We stopped for a burger at lunchtime. Just as the AJF stuffed the big fat sandwich into her mouth, Max leapt into her lap, causing her to squish the burger bun and propel a sizable dollop of ketchup on to Max’s head.
People nearby asked, “What did you do to your dog? Is he hurt? He’s bleeding. What happened?” He was sitting in the AJF’s lap but everyone accused me of dog molestation. I get no respect.
And take it from me, ketchup stains are hard to remove from a Maltese’s noggin.
After lunch came more sightseeing. We spent a lot of time hopping into and out of the car as we visited scenic spots.
The mountain dust was pervasive and our little Fuzzbutt was soon no longer white.
His fur had acquired a grey patina and his paws were the dirtiest ever plus he smelled like 20 miles of dirt road.

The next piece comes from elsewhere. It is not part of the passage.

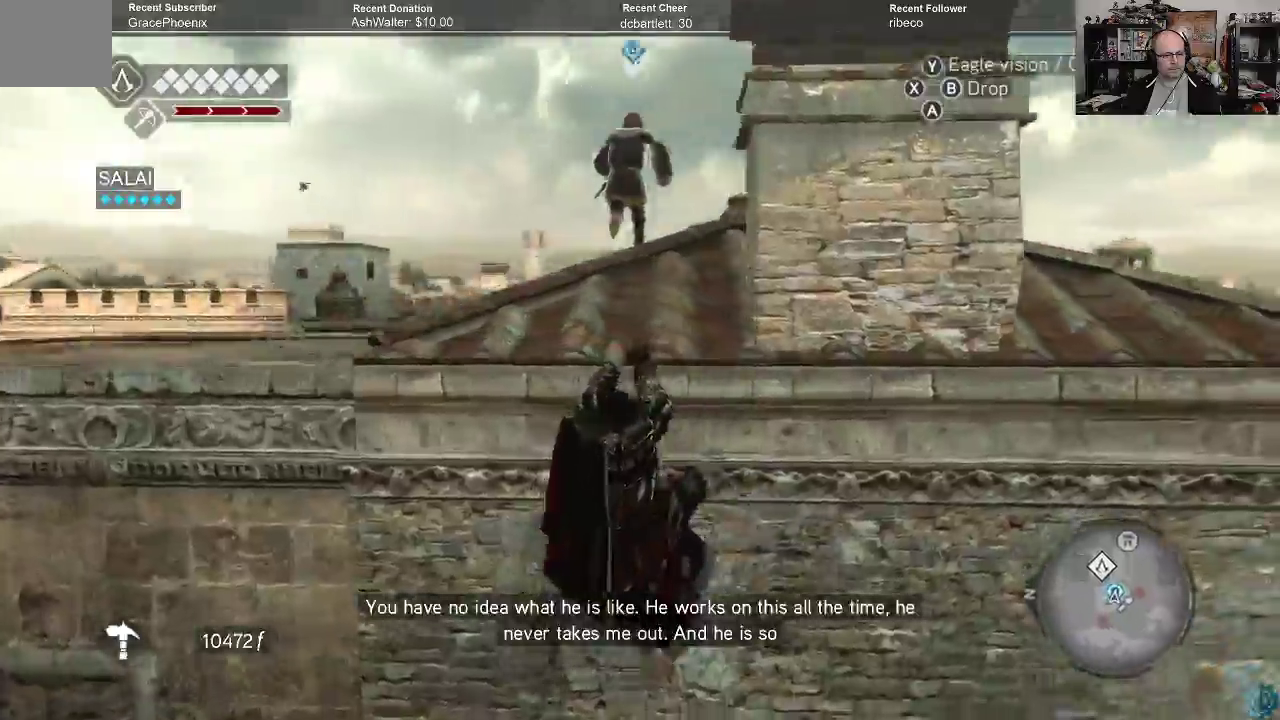
{"buttons": [], "left_stick": "up", "right_stick": "center", "events": [[100, "right_stick", "down"], [500, "right_stick", "center"]]}
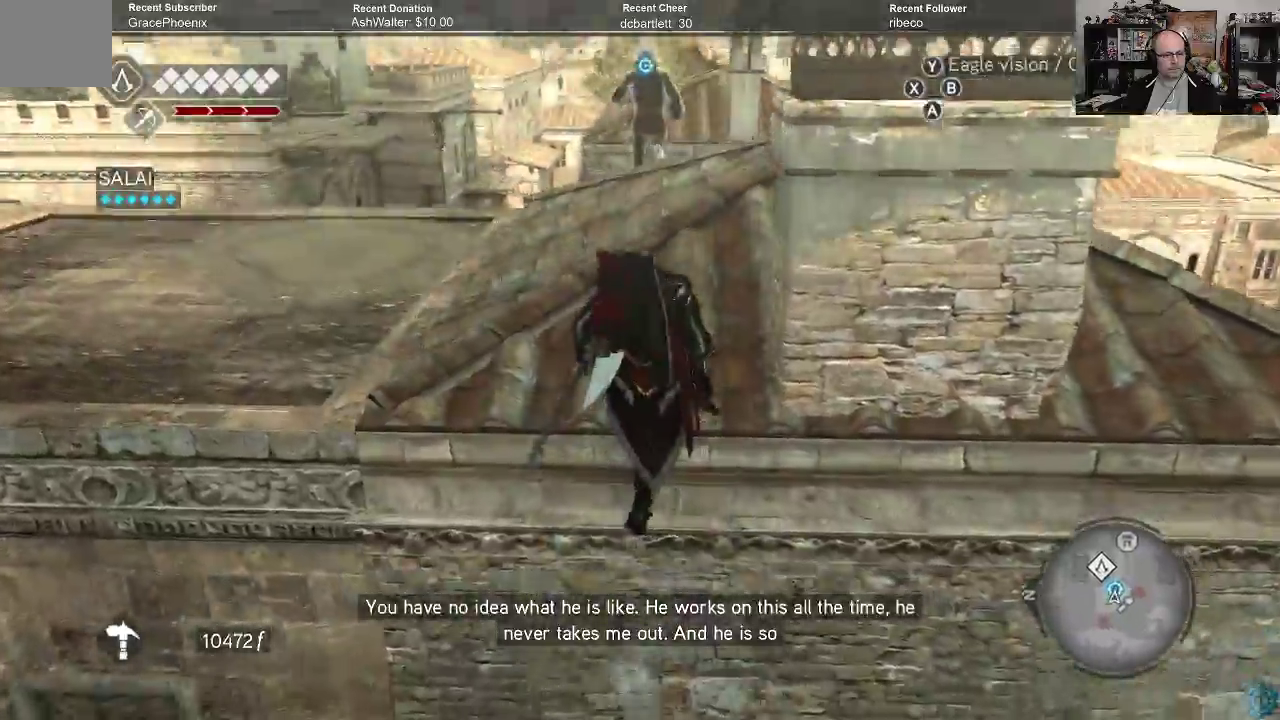
{"buttons": ["R2"], "left_stick": "up", "right_stick": "down", "events": [[100, "R2", "down"], [400, "right_stick", "down"]]}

We knew we had to stop at the cabin and give Max a scrub to deal with the dirt and residual ketchup stains before going to dinner. I was tired of being accused of dog crimes.
Finally it was beer time. We opted for a visit to the Mammoth Brewing Company’s communal patio where we imbibed brimming pints of Double Nut Brown and scarfed naan tacos filled with Korean kalbi meat. Hey, this is California, don’t judge/don’t mock.
We explored the town of Mammoth Lakes after dinner and did some shopping for souvenirs for the grand-spawn. As the last vestiges of daylight disappeared we headed back to Skelton Cabin and a second quiet evening.
On departure morning we visited the Base Camp Cafe for breakfast. Mammoth is a very dog friendly place and there is an abundance of eating establishments with outdoor seating. Of course Max was in his stroller (although he now prefers the term “poussette”) and received far more than his fair share of pets and tasty tidbits from other patrons.
Then came the long drive home and another, even more thorough, bath for the Malt.